Il secondo scenario, del tutto opposto a quello precedente, è che Unione Europea e Stati Uniti impongano il riconoscimento di fattorini ed autisti come lavoratori subordinati. A Washington, le attuali condizioni politiche rappresentano un serio ostacolo, e per i primi sviluppi concreti si potrebbe attendere fino alle elezioni del Senato nel 2022. A Bruxelles, la tempistica per un input legislativo è più definita. La Commissaria Margrethe Vestager ha comunque escluso l’idea di creare categorie di lavoratori intermedie sul modello britannico, e di conseguenza le compagnie potrebbero essere esposte a costi significativi se gli autonomi fossero equiparati a degli impiegati.

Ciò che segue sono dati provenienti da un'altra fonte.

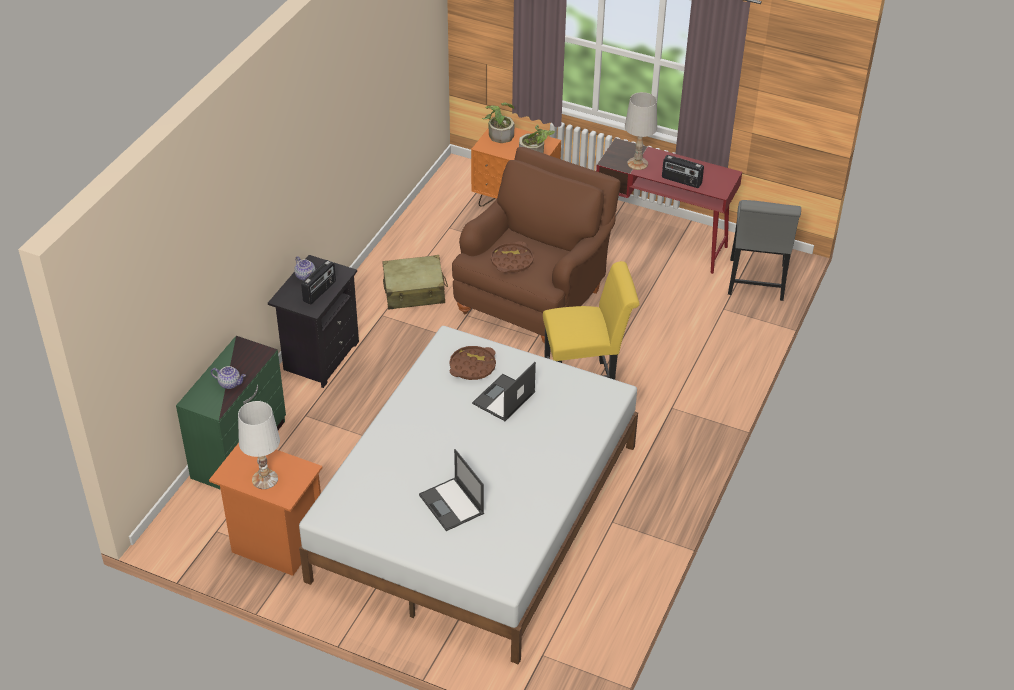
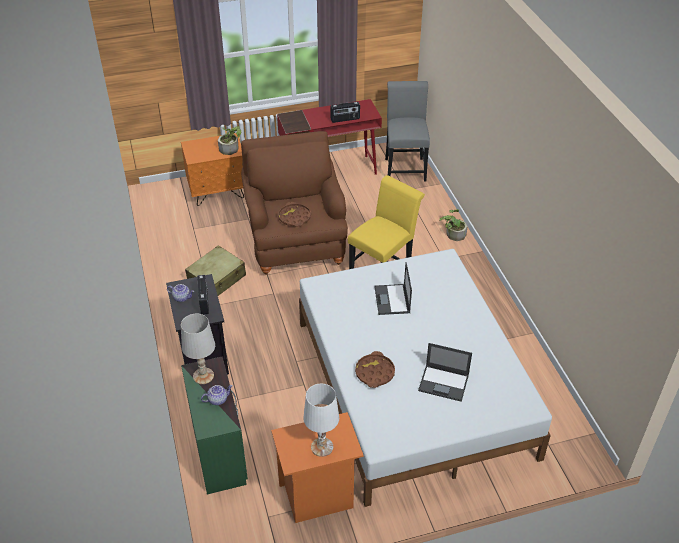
camera: 40 degrees left, 0 degrees up
(472, 366) = (350, 292): brown tray -> brown tray (374, 372)
(499, 133) = (194, 147): potted plant -> potted plant (453, 234)
(638, 163) = (308, 121): white table lamp -> white table lamp (203, 375)
(756, 283) = (405, 167): grey chair -> grey chair turned 150 degrees counterclockwise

La terza alternativa è che le piattaforme procedano volontariamente a convertire una parte dei lavoratori in veri e propri dipendenti. Una scelta del genere permette di anticipare eventuali rischi legislativi e mantenere il controllo sul costo della forza lavoro. Just Eat ha iniziato ad attuare questa idea tramite il programma ‘Scoober’ che prevede tre differenti tipologie di contratto per i rider: dipendente, part-time o a chiamata. Indipendentemente dal numero di consegne e dal tipo di prestazione, i lavoratori hanno diritto a salario minimo in linea con gli accordi collettivi ed indennità integrative. Il progetto è stato lanciato recentemente in Italia e mira a raggiungere all’incirca mille persone.

Ad ogni modo, le scelte dei legislatori giocheranno un ruolo chiave, dovendo bilanciare fattori apparentemente opposti come la vita di milioni di lavoratori e la crescita dell’ecosistema economico digitale.